_WHAT TO WORK ON_: Find "Consider if chipseals" and "2016 map has" in the records below. Copy the lines holding them and every line between, exactly, and no others.
━━━ MATERIAL FOR THE TASK ━━━
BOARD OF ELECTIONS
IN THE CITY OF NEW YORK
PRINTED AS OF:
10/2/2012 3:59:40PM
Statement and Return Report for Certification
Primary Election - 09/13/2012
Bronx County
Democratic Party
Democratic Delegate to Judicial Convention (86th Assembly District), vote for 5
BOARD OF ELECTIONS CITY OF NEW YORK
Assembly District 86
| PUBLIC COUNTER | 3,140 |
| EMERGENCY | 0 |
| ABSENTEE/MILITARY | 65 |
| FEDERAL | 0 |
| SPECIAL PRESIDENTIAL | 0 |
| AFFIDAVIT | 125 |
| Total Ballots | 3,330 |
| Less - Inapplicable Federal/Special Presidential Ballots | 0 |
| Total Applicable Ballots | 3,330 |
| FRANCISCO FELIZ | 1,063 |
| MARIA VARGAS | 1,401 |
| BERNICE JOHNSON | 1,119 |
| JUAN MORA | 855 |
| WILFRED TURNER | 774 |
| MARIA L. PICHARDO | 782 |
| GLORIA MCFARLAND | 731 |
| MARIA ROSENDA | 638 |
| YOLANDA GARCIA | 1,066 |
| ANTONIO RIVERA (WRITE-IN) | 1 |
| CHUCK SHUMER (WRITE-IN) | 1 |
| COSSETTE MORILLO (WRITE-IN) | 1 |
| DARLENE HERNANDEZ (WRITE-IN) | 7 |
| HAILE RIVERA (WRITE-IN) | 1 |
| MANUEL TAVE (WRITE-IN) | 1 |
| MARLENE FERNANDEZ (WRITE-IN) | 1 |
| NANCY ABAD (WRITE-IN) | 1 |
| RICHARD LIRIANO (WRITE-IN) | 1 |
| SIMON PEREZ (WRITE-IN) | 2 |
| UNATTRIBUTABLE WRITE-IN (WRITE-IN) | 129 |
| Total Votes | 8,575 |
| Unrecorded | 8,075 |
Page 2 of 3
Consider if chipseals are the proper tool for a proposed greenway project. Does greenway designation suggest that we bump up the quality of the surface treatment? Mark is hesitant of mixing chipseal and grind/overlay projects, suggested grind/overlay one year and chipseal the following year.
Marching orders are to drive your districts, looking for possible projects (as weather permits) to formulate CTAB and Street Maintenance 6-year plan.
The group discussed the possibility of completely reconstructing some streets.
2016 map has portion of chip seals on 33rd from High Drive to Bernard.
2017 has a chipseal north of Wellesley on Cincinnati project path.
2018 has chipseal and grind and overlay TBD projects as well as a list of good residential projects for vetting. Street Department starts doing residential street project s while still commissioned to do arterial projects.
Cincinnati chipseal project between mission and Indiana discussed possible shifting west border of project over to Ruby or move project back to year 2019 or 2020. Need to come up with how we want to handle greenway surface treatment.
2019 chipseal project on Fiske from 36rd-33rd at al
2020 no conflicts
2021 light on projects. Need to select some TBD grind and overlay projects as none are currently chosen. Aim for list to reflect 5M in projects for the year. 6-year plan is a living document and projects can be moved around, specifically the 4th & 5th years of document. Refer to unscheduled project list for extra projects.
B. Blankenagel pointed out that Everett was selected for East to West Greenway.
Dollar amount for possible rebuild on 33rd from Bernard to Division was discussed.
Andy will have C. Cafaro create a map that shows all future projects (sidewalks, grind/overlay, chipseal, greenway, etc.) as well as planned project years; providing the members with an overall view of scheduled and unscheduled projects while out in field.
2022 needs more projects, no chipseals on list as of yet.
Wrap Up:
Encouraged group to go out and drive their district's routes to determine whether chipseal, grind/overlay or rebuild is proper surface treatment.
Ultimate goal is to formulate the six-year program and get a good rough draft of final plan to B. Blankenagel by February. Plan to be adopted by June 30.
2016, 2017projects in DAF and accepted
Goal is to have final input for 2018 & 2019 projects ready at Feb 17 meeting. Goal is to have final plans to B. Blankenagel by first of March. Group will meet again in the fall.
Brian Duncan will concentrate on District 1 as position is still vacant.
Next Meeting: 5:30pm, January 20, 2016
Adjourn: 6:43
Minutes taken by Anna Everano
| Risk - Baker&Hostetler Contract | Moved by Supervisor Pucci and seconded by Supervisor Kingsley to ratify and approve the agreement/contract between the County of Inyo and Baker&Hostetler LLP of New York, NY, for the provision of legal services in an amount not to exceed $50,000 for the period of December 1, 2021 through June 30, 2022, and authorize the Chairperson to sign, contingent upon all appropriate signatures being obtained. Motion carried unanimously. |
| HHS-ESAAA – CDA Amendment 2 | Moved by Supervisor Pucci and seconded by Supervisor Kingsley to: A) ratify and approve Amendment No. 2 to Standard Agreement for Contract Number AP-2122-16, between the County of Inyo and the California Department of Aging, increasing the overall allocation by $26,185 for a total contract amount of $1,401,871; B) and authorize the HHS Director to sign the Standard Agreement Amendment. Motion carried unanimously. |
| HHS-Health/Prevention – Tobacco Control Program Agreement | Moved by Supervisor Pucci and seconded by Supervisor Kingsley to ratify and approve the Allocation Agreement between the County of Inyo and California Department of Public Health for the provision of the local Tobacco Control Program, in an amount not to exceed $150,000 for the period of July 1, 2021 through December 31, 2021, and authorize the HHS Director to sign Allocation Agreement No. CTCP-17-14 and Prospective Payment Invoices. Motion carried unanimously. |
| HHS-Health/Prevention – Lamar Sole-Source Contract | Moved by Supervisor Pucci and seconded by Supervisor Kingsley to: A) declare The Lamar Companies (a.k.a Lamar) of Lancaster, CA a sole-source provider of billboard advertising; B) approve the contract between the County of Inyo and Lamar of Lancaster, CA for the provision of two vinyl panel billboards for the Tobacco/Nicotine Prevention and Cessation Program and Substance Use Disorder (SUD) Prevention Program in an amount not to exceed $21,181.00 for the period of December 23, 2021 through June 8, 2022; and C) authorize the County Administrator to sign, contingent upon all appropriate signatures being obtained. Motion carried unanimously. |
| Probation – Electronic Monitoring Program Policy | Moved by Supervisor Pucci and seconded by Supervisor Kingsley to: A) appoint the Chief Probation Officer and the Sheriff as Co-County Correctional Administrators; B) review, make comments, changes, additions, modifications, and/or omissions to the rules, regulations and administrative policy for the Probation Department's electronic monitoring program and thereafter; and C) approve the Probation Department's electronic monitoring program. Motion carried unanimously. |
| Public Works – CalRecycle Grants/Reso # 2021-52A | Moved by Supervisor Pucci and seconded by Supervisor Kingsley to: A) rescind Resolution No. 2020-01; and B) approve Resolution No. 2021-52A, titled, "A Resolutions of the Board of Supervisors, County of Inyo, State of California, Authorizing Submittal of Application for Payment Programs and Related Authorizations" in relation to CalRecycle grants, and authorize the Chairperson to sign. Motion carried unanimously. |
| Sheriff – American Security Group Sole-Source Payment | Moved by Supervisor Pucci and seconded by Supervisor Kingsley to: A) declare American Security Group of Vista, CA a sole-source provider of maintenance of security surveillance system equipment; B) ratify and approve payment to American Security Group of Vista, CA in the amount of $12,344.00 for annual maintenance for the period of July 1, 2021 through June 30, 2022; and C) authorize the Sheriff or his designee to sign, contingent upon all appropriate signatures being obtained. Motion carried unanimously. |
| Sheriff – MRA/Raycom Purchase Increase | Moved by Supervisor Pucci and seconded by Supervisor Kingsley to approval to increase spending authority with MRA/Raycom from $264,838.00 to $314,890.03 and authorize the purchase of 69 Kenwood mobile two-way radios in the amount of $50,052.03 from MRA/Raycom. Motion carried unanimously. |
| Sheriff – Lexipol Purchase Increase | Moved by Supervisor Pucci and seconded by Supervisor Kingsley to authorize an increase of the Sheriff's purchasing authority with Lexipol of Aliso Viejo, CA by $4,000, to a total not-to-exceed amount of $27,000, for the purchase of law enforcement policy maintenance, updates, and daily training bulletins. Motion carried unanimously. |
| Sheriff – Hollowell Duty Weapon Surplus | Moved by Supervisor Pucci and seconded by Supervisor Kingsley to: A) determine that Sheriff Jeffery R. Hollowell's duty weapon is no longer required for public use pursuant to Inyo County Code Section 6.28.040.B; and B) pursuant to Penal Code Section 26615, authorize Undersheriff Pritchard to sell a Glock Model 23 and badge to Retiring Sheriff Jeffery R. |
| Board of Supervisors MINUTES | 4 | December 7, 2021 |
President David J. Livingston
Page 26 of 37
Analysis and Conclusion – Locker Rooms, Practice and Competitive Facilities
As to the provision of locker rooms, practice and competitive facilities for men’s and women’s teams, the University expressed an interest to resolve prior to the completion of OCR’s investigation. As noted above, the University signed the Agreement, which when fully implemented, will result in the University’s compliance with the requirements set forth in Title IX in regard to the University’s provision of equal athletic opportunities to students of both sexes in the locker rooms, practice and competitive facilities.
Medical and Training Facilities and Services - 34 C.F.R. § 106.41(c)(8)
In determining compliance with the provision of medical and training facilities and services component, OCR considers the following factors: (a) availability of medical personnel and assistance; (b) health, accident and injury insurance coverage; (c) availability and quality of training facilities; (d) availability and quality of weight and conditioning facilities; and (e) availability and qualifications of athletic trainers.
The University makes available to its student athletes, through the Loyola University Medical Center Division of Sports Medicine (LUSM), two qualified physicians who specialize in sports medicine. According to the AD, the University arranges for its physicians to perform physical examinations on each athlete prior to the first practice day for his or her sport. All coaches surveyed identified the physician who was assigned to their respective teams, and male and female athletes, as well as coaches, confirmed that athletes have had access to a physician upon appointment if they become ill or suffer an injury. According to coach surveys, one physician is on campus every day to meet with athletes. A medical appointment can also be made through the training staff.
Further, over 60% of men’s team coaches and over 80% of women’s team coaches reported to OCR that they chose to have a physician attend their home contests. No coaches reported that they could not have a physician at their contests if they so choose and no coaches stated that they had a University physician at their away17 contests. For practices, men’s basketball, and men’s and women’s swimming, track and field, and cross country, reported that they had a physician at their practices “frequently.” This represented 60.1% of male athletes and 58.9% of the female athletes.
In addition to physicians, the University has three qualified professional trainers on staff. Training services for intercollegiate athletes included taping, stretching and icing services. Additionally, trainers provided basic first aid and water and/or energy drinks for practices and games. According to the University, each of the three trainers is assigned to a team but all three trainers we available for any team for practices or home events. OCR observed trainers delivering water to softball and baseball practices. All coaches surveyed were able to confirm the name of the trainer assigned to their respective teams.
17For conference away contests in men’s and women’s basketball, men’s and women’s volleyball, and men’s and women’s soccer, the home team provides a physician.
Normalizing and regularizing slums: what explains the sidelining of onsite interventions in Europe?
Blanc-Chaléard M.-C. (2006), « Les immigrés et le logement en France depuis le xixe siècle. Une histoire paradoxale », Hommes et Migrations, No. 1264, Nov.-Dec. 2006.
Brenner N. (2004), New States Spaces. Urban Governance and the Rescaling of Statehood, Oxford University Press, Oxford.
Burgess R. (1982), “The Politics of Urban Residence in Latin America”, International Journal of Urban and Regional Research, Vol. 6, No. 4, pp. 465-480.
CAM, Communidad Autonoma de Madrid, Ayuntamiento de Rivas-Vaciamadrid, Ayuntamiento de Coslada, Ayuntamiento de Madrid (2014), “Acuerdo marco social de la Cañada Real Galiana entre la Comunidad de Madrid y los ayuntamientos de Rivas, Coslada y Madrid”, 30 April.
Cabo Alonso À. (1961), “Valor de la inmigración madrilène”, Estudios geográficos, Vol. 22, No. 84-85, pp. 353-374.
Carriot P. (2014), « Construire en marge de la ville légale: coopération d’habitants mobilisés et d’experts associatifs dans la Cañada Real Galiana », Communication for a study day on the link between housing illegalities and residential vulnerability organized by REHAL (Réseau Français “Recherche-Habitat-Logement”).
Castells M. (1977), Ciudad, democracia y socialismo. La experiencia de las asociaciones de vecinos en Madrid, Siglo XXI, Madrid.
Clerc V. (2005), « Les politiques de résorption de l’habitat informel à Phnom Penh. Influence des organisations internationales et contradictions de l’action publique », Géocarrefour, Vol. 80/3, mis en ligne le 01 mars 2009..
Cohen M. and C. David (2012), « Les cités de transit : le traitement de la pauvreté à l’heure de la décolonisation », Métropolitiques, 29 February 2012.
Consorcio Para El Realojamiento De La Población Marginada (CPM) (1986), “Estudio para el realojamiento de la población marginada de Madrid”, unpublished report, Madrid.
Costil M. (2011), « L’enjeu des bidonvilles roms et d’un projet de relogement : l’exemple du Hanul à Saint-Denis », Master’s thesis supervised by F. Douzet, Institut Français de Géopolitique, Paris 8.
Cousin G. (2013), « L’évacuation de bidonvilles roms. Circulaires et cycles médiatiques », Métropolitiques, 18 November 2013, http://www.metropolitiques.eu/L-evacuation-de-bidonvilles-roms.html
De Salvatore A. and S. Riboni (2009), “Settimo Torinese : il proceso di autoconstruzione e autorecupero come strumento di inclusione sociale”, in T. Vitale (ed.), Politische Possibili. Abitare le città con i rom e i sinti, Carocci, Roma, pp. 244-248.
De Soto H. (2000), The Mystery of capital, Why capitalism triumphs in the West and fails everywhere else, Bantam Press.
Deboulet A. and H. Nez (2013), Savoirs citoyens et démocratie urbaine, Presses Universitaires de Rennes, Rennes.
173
━━━
_TASK RESULT_:
Consider if chipseals are the proper tool for a proposed greenway project. Does greenway designation suggest that we bump up the quality of the surface treatment? Mark is hesitant of mixing chipseal and grind/overlay projects, suggested grind/overlay one year and chipseal the following year.
Marching orders are to drive your districts, looking for possible projects (as weather permits) to formulate CTAB and Street Maintenance 6-year plan.
The group discussed the possibility of completely reconstructing some streets.
2016 map has portion of chip seals on 33rd from High Drive to Bernard.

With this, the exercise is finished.